Can you please explain the similarities between Holocaust and Seyfo?

I mentioned in my previous response the Gypsies, and I think that this is the key comparative point with the Holocaust, if we take the Holocaust in its broad sense, as not only the Nazi Genocide of the Jews.  The Assyrians were in a similar position as the Gypsies, as a smaller group that was targeted within the overarching genocidal ideology of the case in question.  One interesting point to consider is the extent to which a specific Young Turk anti-Assyrian ideology existed alongside the anti-Armenian ideology.  In the case of the Gypsies, partly because of the long history of their persecution, there was a distinct anti-Gypsy element of Nazi ideology.  An important future research topic might be what was the relationship of the more general anti-Christian-minority ideology to specifically anti-Assyrian elements?  Whatever the answers generated, this will advance understanding of the similarities of and differences between the Holocaust and the Seyfo. 

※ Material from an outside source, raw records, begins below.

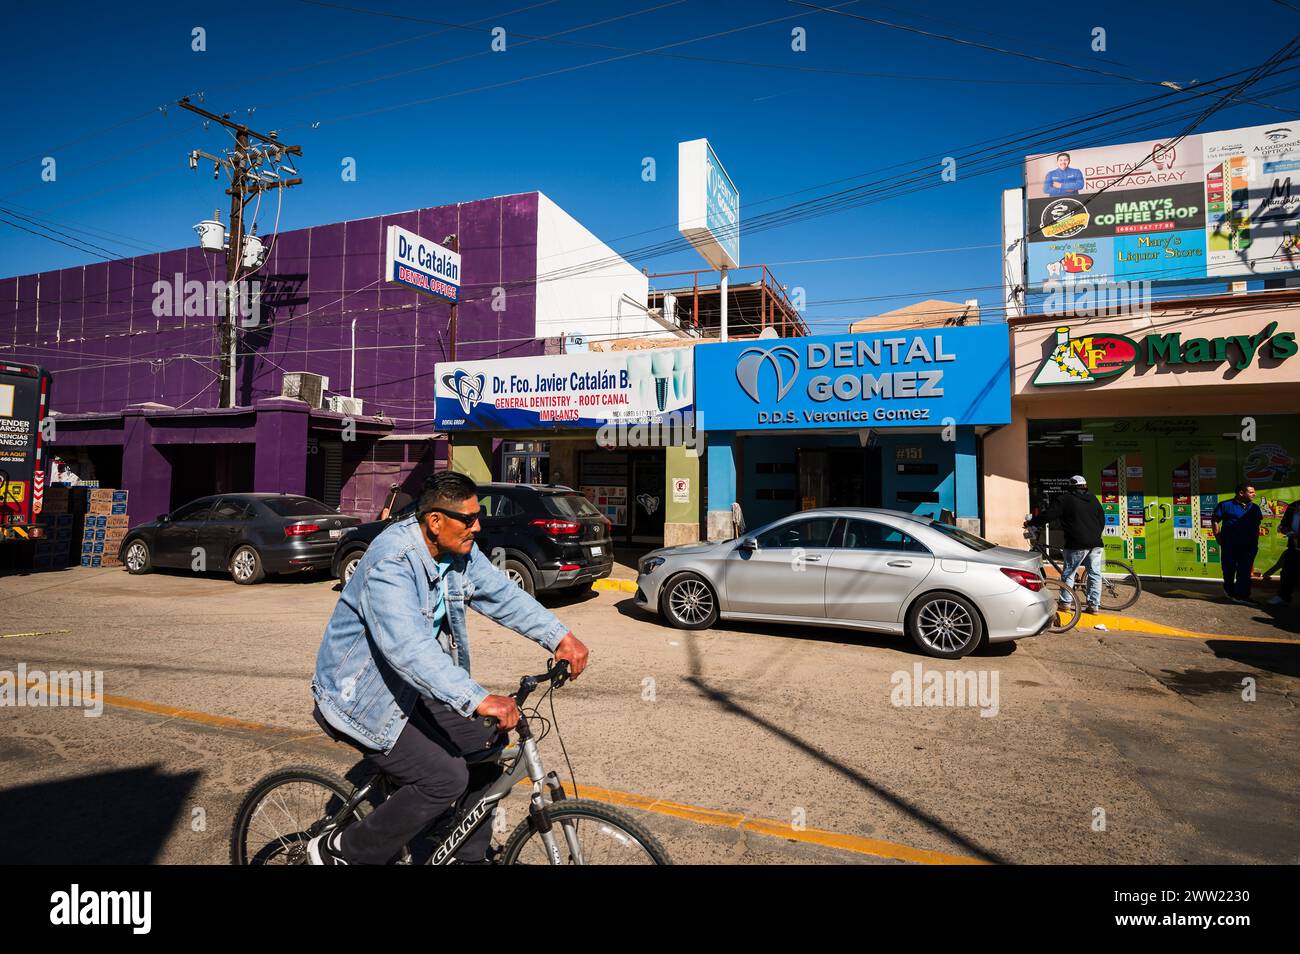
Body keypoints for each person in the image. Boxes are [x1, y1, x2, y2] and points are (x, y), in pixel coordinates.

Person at [308, 471, 590, 865]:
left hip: (415, 686)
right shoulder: (391, 561)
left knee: (487, 743)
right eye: (469, 519)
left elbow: (501, 593)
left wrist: (559, 636)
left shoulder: (456, 551)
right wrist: (477, 698)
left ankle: (464, 856)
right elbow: (408, 648)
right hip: (362, 696)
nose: (478, 526)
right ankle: (342, 851)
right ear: (435, 521)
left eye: (479, 517)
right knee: (445, 778)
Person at [1025, 475, 1106, 614]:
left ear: (1071, 485)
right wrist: (1094, 534)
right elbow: (1102, 519)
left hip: (1076, 543)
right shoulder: (1093, 498)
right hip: (1095, 543)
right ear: (1084, 486)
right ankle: (1094, 606)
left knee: (1069, 573)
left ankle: (1065, 603)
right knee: (1095, 574)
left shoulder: (1065, 499)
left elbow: (1049, 515)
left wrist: (1032, 522)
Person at [1212, 483, 1263, 604]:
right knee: (1228, 569)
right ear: (1241, 493)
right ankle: (1229, 590)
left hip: (1249, 546)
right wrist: (1217, 536)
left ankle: (1242, 595)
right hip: (1230, 544)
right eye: (1251, 492)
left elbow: (1257, 524)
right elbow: (1215, 520)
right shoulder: (1225, 505)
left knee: (1244, 570)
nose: (1254, 494)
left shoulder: (1255, 508)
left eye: (1254, 492)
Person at [1266, 497, 1300, 606]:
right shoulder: (1293, 505)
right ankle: (1283, 596)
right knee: (1287, 573)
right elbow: (1284, 523)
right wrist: (1285, 529)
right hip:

At the same time, for two reasons I would caution against too much of a focus on this issue.  First, while the reason for comparison is presumably that the model of the Holocaust is very well-known in the world and comparing the Seyfo to it would help people understand the Seyfo better, comparisons to the Holocaust might be construed as a victim group using the Holocaust to advance its own agenda.  Second, the Holocaust was a particular genocide, with particular features.  While it was continental in scope and represents one of the broadest and most intensive genocidal campaigns in history, with deep historical roots, there are central features of various genocides that do not appear in the Holocaust.  Focusing too much on similarities to the Holocaust might mean losing sight of these important, distinctive features of the Assyrian case.